■ **Brief**
In the entries that follow, the lines from the one with "in the array." through the one with "### Bayram Düz, 07 August 2012, 12:00" are the ones to write out, exactly and with both ends included. Nothing else should appear.

■ **Supplied data**
----

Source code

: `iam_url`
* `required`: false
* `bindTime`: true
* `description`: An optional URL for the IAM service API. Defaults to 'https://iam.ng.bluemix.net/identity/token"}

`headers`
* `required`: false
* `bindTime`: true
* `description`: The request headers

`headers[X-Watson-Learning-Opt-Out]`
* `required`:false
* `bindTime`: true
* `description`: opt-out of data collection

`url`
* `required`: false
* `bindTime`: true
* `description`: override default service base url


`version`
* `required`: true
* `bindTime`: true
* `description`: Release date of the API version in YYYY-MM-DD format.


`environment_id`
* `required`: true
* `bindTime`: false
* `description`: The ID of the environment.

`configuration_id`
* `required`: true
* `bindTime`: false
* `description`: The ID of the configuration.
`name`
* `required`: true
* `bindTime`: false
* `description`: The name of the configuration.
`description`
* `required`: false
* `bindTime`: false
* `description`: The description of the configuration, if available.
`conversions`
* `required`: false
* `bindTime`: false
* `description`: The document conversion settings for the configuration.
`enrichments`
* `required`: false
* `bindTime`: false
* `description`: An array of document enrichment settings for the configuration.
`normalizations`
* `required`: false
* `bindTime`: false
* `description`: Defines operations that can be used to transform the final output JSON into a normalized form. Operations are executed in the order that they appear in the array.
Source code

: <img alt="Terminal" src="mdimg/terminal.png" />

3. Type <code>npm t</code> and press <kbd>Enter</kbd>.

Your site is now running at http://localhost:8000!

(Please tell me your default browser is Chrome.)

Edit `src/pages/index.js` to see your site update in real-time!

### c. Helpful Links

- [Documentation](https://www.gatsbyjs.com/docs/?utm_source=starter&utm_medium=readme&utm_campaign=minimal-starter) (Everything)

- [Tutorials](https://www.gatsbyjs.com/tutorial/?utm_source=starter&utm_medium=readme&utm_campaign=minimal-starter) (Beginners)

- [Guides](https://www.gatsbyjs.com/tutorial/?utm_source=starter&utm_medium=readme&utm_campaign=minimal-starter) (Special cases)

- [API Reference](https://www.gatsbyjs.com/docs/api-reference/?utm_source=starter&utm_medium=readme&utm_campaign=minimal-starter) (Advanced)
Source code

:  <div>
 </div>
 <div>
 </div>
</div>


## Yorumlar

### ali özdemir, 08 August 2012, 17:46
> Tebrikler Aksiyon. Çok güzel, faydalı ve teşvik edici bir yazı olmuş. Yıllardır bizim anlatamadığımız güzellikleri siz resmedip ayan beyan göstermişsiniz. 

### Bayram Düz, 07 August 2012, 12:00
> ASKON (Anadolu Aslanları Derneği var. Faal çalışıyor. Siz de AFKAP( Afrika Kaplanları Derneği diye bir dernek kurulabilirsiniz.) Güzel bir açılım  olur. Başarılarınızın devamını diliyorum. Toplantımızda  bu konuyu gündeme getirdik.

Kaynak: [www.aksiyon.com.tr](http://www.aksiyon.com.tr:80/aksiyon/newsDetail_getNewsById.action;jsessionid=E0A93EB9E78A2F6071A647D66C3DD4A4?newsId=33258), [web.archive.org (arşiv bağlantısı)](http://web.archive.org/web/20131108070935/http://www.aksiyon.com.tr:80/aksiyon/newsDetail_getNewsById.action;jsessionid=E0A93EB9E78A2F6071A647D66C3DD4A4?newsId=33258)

----

■ **Result of the exercise**
* `description`: Defines operations that can be used to transform the final output JSON into a normalized form. Operations are executed in the order that they appear in the array.
Source code

: <img alt="Terminal" src="mdimg/terminal.png" />

3. Type <code>npm t</code> and press <kbd>Enter</kbd>.

Your site is now running at http://localhost:8000!

(Please tell me your default browser is Chrome.)

Edit `src/pages/index.js` to see your site update in real-time!

### c. Helpful Links

- [Documentation](https://www.gatsbyjs.com/docs/?utm_source=starter&utm_medium=readme&utm_campaign=minimal-starter) (Everything)

- [Tutorials](https://www.gatsbyjs.com/tutorial/?utm_source=starter&utm_medium=readme&utm_campaign=minimal-starter) (Beginners)

- [Guides](https://www.gatsbyjs.com/tutorial/?utm_source=starter&utm_medium=readme&utm_campaign=minimal-starter) (Special cases)

- [API Reference](https://www.gatsbyjs.com/docs/api-reference/?utm_source=starter&utm_medium=readme&utm_campaign=minimal-starter) (Advanced)
Source code

:  <div>
 </div>
 <div>
 </div>
</div>


## Yorumlar

### ali özdemir, 08 August 2012, 17:46
> Tebrikler Aksiyon. Çok güzel, faydalı ve teşvik edici bir yazı olmuş. Yıllardır bizim anlatamadığımız güzellikleri siz resmedip ayan beyan göstermişsiniz. 

### Bayram Düz, 07 August 2012, 12:00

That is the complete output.